--- Documento fuente ---
+ + + + + + +

28 de marzo 2005 - 00:00

Más medidas apuntan al trabajo en negro

Carlos Tomada
Carlos Tomada
La «cruzada» contra el trabajo en negro comienza con una primera batería de medidas lideradas por el ministro de Trabajo, Carlos Tomada. El trabajo «en negro» y el trabajo «en gris» son dos de los frenos más graves para la inversión y estigmas en desmedro de la seguridad jurídica de nuestro país. Es también un mal que reparte daños tanto para los trabajadores como para las empresas. A los trabajadores los priva de un sistema de salud, los deja sin sistema jubilatorio, les impide el acceso a cualquier beneficio formal como el crédito, los sumerge en la incertidumbre en cuanto al ejercicio de sus derechos laborales y de la seguridad social. Para las empresas es uno de los flagelos esenciales que amenaza no sólo la competitividad, ya que es el más claro exponente de la competencia desleal, sino que además compromete el crecimiento y el desarrollo a futuro.

+ + + + + + +

--- Acción requerida 1 ---
Responda según el artículo sobre el trabajo en negro:
(a) ¿Quién lidera la primera batería de medidas y qué cargo ocupa?
(b) ¿Qué dos formas de trabajo se señalan como frenos graves para la inversión?
(c) ¿De qué es el trabajo en negro el más claro exponente para las empresas?
--- Acción requerida 2 ---
Retome el artículo sobre el trabajo en negro y escriba su continuación a partir de la última oración.
Las líneas que siguen no tienen relación con el artículo sobre el trabajo en negro.

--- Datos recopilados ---
+ + + + + + +

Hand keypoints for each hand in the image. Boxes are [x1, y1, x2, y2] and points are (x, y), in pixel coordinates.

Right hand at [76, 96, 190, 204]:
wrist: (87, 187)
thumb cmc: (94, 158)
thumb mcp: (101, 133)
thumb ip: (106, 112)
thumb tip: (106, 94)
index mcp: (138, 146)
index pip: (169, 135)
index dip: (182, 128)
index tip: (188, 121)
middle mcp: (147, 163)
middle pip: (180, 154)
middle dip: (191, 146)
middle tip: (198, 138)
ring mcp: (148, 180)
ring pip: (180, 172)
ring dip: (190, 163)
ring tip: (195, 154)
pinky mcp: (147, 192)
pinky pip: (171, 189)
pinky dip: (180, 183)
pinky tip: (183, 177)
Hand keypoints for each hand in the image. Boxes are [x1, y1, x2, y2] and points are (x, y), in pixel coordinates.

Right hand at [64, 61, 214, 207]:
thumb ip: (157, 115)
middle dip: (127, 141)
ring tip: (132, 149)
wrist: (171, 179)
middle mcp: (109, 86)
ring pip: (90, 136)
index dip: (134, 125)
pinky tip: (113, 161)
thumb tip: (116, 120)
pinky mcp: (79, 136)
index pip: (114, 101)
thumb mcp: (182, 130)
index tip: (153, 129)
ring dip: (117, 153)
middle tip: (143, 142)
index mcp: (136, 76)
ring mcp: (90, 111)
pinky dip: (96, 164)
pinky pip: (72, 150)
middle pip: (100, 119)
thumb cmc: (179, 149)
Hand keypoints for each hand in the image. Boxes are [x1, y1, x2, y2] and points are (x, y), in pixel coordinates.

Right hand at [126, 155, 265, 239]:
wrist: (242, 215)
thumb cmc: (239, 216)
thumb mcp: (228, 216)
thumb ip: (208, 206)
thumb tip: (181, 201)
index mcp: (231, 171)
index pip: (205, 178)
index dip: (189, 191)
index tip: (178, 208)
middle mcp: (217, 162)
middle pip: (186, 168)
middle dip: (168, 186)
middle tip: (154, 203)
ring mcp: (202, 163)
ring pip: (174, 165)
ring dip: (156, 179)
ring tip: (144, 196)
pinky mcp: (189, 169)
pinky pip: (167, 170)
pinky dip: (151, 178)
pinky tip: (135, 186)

+ + + + + + +

--- Respuesta 1 ---
(a) Carlos Tomada, ministro de Trabajo.
(b) El trabajo «en negro» y el trabajo «en gris».
(c) De la competencia desleal.

--- Respuesta 2 ---
El trabajo clandestino es una subespecie de la economía negra y, de hecho, constituye una parte de la cultura en varias actividades y regiones. En algunos operativos de la AFIP se produjeron resistencias que casi se convierten en una pueblada en ciertas zonas del país.

Para luchar eficazmente contra este flagelo, se deben tener en cuenta algunas pautas básicas:

• Es importante desplegar el sistema de control de policía laboral en forma general en todo el país, y no sólo concentrarlo en ciertas zonas o actividades.

• Es necesario ir a cazar evasores en la selva y no concentrarse en la cacería dentro del zoológico, castigando o persiguiendo a menudo a los que más o mejor cumplen. Ello no quita que obviamente los empleadores formales estén y deben seguir sujetos a los controles legales.

• Es conveniente desplegar la acción combinando la jurisdicción nacional con acciones comunes con las provincias y los municipios, para que no se superpongan controles, y para que éstos resulten combinados adecuadamente.

• Las entidades empresarias, las empresas formales y las ONG relacionadas con ellas pueden desplegar estudios, análisis, sistemas y mecanismos de información que faciliten y den apoyo a las autoridades competentes en cada jurisdicción.

• Se pueden establecer planes que permitan la regularización de las pymes, con ayuda técnica (frente a la complejidad de los trámites de inscripción), facilidades de pago, y medios de apoyo financiero y hasta crediticio para el desarrollo de los negocios en la formalidad.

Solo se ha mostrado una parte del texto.